I militari della Compagnia di Parma, su impulso del Comando Provinciale, hanno proseguito i servizi nelle aree più sensibili: centro storico, stazione ferroviaria e alcune zone del quartiere San Leonardo, da tempo interessate da aggregazioni e bivacchi. L’obiettivo è garantire ai cittadini una fruizione sicura degli spazi pubblici e ricreativi.
Dal 1° dicembre sono state controllate 1.473 persone, con la notifica di 51 nuovi ordini di allontanamento che, sommati ai 55 emessi con la precedente ordinanza, portano il totale a 106 provvedimenti. Sei le nuove denunce per recidiva, che fanno salire a 21 il numero complessivo dei soggetti segnalati per violazione dei divieti; dall’inizio del 2025 sono inoltre 35 gli allontanamenti disposti in applicazione del decreto sicurezza.
I destinatari dei provvedimenti risultano gravati da precedenti di polizia e sorpresi in comportamenti incompatibili con le finalità delle misure: bivacchi stanziali, abbandono di rifiuti, consumo di droga in luogo pubblico e molestie ai passanti. I controlli, svolti con un impiego significativo di uomini e mezzi, hanno visto anche la partecipazione di personale in borghese della Sezione Operativa, impegnato nel contrasto allo spaccio.
Numerosi gli interventi effettuati: dalla stazione ferroviaria, dove un uomo è stato trovato con dosi di crack all’interno dell’ingresso di un condominio, fino a un treno fermo allo scalo di Parma, dove un soggetto in stato di ebbrezza aveva bloccato una toilette causando disagi al personale. Segnalati anche episodi di molestie in parcheggi del centro, violazioni della pubblica decenza e disturbo della quiete pubblica nelle aree di pregio storico.

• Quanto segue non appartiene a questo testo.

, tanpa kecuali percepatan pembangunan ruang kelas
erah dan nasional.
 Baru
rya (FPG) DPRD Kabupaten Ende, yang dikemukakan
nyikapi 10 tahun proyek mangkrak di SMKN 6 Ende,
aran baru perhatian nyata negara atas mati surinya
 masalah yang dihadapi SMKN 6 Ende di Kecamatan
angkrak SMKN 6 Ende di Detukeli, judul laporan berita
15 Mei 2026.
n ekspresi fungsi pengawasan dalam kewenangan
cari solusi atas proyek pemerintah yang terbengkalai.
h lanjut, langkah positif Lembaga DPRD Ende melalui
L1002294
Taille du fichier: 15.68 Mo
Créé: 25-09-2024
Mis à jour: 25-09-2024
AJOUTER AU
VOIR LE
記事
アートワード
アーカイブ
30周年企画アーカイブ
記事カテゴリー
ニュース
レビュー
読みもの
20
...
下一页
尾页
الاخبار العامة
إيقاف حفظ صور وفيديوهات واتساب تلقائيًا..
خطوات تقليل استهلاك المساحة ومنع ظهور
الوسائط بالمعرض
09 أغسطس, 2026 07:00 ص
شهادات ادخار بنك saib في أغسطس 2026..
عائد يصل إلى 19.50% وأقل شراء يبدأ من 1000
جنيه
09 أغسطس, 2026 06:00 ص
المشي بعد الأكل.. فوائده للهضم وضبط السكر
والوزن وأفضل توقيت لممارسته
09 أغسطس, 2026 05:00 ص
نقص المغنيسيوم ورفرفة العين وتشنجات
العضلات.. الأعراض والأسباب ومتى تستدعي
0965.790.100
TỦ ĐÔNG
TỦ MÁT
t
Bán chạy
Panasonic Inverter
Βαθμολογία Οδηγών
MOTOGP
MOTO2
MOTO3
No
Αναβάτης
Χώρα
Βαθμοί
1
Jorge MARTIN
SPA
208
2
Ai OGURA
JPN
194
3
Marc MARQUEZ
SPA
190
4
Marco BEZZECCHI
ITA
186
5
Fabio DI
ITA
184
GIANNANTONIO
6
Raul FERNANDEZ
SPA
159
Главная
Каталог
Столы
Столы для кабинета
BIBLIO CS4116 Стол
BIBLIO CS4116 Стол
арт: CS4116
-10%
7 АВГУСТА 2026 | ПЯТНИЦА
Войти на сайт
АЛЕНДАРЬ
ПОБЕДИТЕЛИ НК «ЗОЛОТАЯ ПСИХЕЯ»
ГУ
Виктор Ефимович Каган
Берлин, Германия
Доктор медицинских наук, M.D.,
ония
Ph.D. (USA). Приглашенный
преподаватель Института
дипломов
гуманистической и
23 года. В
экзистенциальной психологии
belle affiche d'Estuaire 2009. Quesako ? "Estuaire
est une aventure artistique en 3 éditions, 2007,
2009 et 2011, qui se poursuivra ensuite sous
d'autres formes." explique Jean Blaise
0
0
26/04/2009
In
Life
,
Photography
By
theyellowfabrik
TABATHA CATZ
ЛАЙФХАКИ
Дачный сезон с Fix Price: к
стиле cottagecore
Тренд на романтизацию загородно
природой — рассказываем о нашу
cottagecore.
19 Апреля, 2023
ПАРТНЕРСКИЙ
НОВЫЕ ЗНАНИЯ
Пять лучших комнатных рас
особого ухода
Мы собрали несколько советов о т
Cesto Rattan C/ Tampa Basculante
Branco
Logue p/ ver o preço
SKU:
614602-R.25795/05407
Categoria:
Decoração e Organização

La presenza costante delle pattuglie ha ridotto sensibilmente la frequentazione impropria delle zone a rischio, ripristinando condizioni di maggiore sicurezza e decoro urbano. Resta fermo che le persone coinvolte sono allo stato solo indiziate di reato e che ogni responsabilità sarà accertata dall’Autorità Giudiziaria nel rispetto del principio di presunzione di innocenza.